In plaats van actie te ondernemen tegen deze ontwikkelingen, lijkt GroenLinks de situatie zwijgend aan te kijken. De partij stelt zich op als een soort VVD, die bang is zetels te verliezen als het een punt maakt dat hen zetels kan kosten, omdat de burgers die het niet raakt er niet op zitten te wachten. Zo ontstaat een systeem waarin minderheden harder straffen dan witte mannen gerechtvaardigd is en waarin vrouwen extra onveilig zijn. Mensen die zoeken naar een partij die hen niet alleen verdedigt, maar racisme en seksisme ook durft aan te vallen, zien GroenLinks wegkijken, juist wanneer ze ons nodig hebben.

De stilte over racisme vanuit onze (vrij witte) partij sinds de kwestie rond Bouchallikht geeft het idee dat het optioneel is om over racisme te beginnen.

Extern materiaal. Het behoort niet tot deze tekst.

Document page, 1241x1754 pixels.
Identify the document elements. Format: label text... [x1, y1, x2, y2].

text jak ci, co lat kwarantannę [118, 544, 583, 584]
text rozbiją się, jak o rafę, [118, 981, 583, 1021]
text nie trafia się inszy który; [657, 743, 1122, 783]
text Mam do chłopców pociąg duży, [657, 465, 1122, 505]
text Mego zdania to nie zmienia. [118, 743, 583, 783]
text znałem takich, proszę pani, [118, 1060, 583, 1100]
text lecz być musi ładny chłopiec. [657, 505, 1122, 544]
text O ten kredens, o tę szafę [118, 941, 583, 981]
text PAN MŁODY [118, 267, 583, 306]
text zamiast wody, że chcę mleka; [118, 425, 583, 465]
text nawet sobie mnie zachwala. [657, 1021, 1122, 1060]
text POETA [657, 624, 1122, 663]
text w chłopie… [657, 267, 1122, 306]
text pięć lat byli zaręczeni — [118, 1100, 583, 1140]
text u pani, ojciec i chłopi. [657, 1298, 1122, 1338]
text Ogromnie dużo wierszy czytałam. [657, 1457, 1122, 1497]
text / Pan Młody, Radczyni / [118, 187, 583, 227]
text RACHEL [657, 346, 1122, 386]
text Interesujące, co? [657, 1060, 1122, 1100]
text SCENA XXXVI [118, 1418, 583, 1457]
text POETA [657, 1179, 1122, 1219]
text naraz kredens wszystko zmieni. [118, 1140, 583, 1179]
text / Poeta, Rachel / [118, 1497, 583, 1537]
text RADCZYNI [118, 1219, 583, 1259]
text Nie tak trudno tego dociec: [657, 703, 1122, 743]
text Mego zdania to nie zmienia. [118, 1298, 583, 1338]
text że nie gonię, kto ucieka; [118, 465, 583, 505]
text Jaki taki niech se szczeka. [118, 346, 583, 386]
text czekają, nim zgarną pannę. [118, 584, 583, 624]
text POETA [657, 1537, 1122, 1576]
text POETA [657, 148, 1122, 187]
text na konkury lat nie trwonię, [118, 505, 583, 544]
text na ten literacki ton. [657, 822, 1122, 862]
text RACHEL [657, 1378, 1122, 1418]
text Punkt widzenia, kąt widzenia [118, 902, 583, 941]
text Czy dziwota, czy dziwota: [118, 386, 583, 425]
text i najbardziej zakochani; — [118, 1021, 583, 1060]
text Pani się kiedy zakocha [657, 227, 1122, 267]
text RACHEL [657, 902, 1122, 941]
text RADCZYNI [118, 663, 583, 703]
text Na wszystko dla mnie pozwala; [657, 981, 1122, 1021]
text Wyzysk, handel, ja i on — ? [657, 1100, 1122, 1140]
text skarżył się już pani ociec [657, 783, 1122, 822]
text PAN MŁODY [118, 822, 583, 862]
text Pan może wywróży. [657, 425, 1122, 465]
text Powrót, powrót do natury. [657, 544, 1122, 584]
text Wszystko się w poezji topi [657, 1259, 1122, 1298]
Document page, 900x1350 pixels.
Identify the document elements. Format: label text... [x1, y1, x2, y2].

Als wij een wetsvoorstel tegen hatecrimes hebben zijn we zo trots als een pauw. Maar waar is de passie die we voelden bij de Black Lives Matter beweging, nu racisme zich voordoet recht voor onze neus? Waar is de steun voor Kamerleden als Sylvana Simons, als zij op hun vrouw-zijn worden aangevallen? Waar is de partij die over de crisis van morgen durft te praten als deze zich aandient? GroenLinks zou zich bewust moeten zijn van wat er gebeurt en dit op de agenda moeten zetten, voordat we onze gekleurde achterban terecht verliezen.